Mas foi da Alemanha que veio o aviso mais duro. Num discurso surpreendentemente inflamado e emotivo, Merkel alertou, na quinta-feira, para a iminência de uma “catástrofe” caso a Rússia mantenha o apoio ao referendo da Crimeia. “Isso não iria mudar apenas a relação da UE com a Rússia, iria causar danos massivos à Rússia, económica e politicamente”, disse a chanceler alemã. As declarações de Merkel indicam que “a Alemanha deverá tomar uma posição forte e impor sanções à Rússia”, nota o especialista da Chatham House, que diz serem “um problema sério” para Moscovo.
Merkel é vista como a principal interlocutora europeia de Putin, com quem mantém relações diplomáticas há 14 anos, para além de ambos dominarem perfeitamente os idiomas um do outro. “Nem sempre foi [uma relação] fácil, mas Putin conhece Merkel melhor e respeita-a mais do que aos outros líderes”, afirmou à AFP o presidente do Fórum Alemão-Russo em Berlim, Alexander Rahr. A Alemanha chegou mesmo a apoiar as posições russas, mesmo quando contrariavam a linha ocidental. Foi o caso do veto de Merkel à entrada da Ucrânia e da Geórgia na NATO, durante a cimeira de Bucareste em 2008.
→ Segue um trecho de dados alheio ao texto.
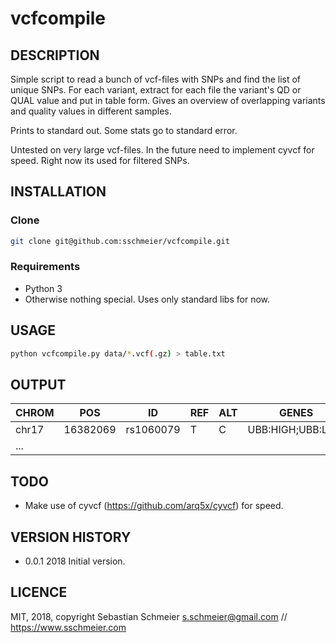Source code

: # vcfcompile

## DESCRIPTION

Simple script to read a bunch of vcf-files with SNPs and find the list of unique SNPs.
For each variant, extract for each file the variant's QD or QUAL value and put in table form.
Gives an overview of overlapping variants and quality values in different samples.

Prints to standard out. Some stats go to standard error.

Untested on very large vcf-files. In the future need to implement cyvcf for speed. Right now its used for filtered SNPs.


## INSTALLATION

### Clone

```bash
git clone git@github.com:sschmeier/vcfcompile.git
```


### Requirements

 - Python 3
 - Otherwise nothing special. Uses only standard libs for now.


## USAGE

```bash
python vcfcompile.py data/*.vcf(.gz) > table.txt
```

## OUTPUT

| CHROM | POS      | ID        | REF | ALT | GENES            | FILE1.vcf.gz | FILE2.vcf.gz | ... |
|-------|----------|-----------|-----|-----|------------------|--------------|--------------|-----|
| chr17 | 16382069 | rs1060079 | T   | C   | UBB:HIGH;UBB:LOW | 2.99         | 3.64         | ... |
| ...   |          |           |     |     |                  |              |              |     |



## TODO

 - Make use of cyvcf (https://github.com/arq5x/cyvcf) for speed.


## VERSION HISTORY

- 0.0.1    2018    Initial version.


## LICENCE

MIT, 2018, copyright Sebastian Schmeier
s.schmeier@gmail.com // https://www.sschmeier.com
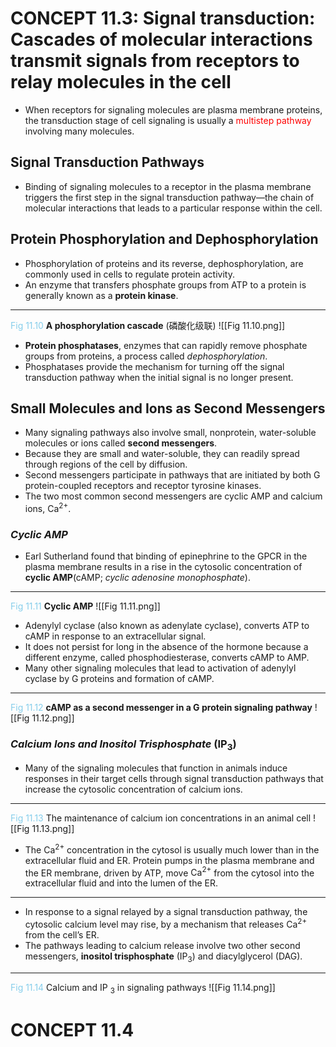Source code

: # CONCEPT 11.3: Signal transduction: Cascades of molecular interactions transmit signals from receptors to relay molecules in the cell

- When receptors for signaling molecules are plasma membrane proteins, the transduction stage of cell signaling is usually a <font color = 'red'>multistep pathway </font>involving many molecules.
## Signal Transduction Pathways

- Binding of signaling molecules to a receptor in the plasma membrane triggers the first step in the signal transduction pathway—the chain of molecular interactions that leads to a particular response within the cell.

## Protein Phosphorylation and Dephosphorylation

- Phosphorylation of proteins and its reverse, dephosphorylation, are commonly used in cells to regulate protein activity. 
- An enzyme that transfers phosphate groups from ATP to a protein is generally known as a **protein kinase**.
--------------------------------------------------------------------
<font color='skyblue'>Fig 11.10</font> **A phosphorylation cascade** (磷酸化级联)
![[Fig 11.10.png]]

- **Protein phosphatases**, enzymes that can rapidly remove phosphate groups from proteins, a process called *dephosphorylation*.
- Phosphatases provide the mechanism for turning off the signal transduction pathway when the initial signal is no longer present.

## Small Molecules and Ions as Second Messengers

- Many signaling pathways also involve small, nonprotein, water-soluble molecules or ions called **second messengers**.
- Because they are small and water-soluble, they can readily spread through regions of the cell by diffusion.
- Second messengers participate in pathways that are initiated by both G protein-coupled receptors and receptor tyrosine kinases.
- The two most common second messengers are cyclic AMP and calcium ions, $\text{Ca}^{2+}$.

### *Cyclic AMP*

- Earl Sutherland found that binding of epinephrine to the GPCR in the plasma membrane results in a rise in the cytosolic concentration of **cyclic AMP**(cAMP; *cyclic adenosine monophosphate*).
--------------------------------------------------------------------
<font color='skyblue'>Fig 11.11</font> **Cyclic AMP**
![[Fig 11.11.png]]

- Adenylyl cyclase (also known as adenylate cyclase), converts ATP to cAMP in response to an extracellular signal.
- It does not persist for long in the absence of the hormone because a different enzyme, called phosphodiesterase, converts cAMP to AMP.
- Many other signaling molecules that lead to activation of adenylyl cyclase by G proteins and formation of cAMP.
--------------------------------------------------------------------
<font color = 'skyblue'>Fig 11.12</font> **cAMP as a second messenger in a G protein signaling pathway**
![[Fig 11.12.png]]

### ***Calcium Ions and Inositol Trisphosphate*** ($\text{IP}_3$)

- Many of the signaling molecules that function in animals induce responses in their target cells through signal transduction pathways that increase the cytosolic concentration of calcium ions.
--------------------------------------------------------------------
<font color='skyblue'>Fig 11.13</font> The maintenance of calcium ion concentrations in an animal cell
![[Fig 11.13.png]]
- The $\text{Ca}^{2+}$ concentration in the cytosol is usually much lower than in the extracellular fluid and ER. Protein pumps in the plasma membrane and the ER membrane, driven by ATP, move $\text{Ca}^{2+}$ from the cytosol into the extracellular fluid and into the lumen of the ER.
--------------------------------------------------------------------
- In response to a signal relayed by a signal transduction pathway, the cytosolic calcium level may rise, by a mechanism that releases $\text{Ca}^{2+}$ from the cell’s ER.
- The pathways leading to calcium release involve two other second messengers, **inositol trisphosphate** ($\text{IP}_3$) and diacylglycerol ($\text{DAG}$).
--------------------------------------------------------------------
<font color='skyblue'>Fig 11.14</font> Calcium and IP $_3$ in signaling pathways
![[Fig 11.14.png]] 
# CONCEPT 11.4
Contudo, nem a “relação especial” entre os dois líderes deverá dar frutos desta vez e a posição forte assumida por Merkel nos últimos dias reflecte isso mesmo. “Ela tem uma relação com ele, mas há limites para o impacto que isso possa ter”, nota Stefan Meister, do Conselho Europeu para as Relações Internacionais. “Putin tem uma estratégia muito clara em relação à Crimeia e não será persuadido pela Alemanha”, acrescentou o analista.
Isolamento russo
Na segunda-feira, os ministros dos Negócios Estrangeiros da UE vão reunir em Bruxelas para decidir se avançam para o próximo pacote de sanções contra a Rússia, que podem passar pelo congelamento de bens e pela suspensão de vistos de responsáveis russos. Mas mesmo sem a sua aplicação efectiva, a economia russa já está a sofrer com a incursão na Crimeia. A Goldman Sachs reviu em baixa as perspectivas de crescimento económico da Rússia, passando de 3 para 1%, e a bolsa de Moscovo atingiu o valor mais baixo dos últimos quatro anos.
Mais forte do que qualquer sanção económica poderá ser o impacto para o relevo da Rússia na cena internacional. Os países ocidentais “podem muito provavelmente concluir que Moscovo é um parceiro duvidoso, que colocou em causa o quadro de segurança, não só na Ucrânia mas na região”, nota John Lough. “A questão que se coloca é ‘quão valiosa é a cooperação que tínhamos com a Rússia até agora, e será que ainda precisamos dela?’.”
Em risco podem estar importantes negociações que sentam à mesa a Rússia e o Ocidente, tais como o grupo 5+1 para o desarmamento nuclear do Irão ou as conversações de paz sobre a Síria. O caminho a tomar pela Rússia poderá vir a ser a grande dor de cabeça dos líderes ocidentais nos próximos anos.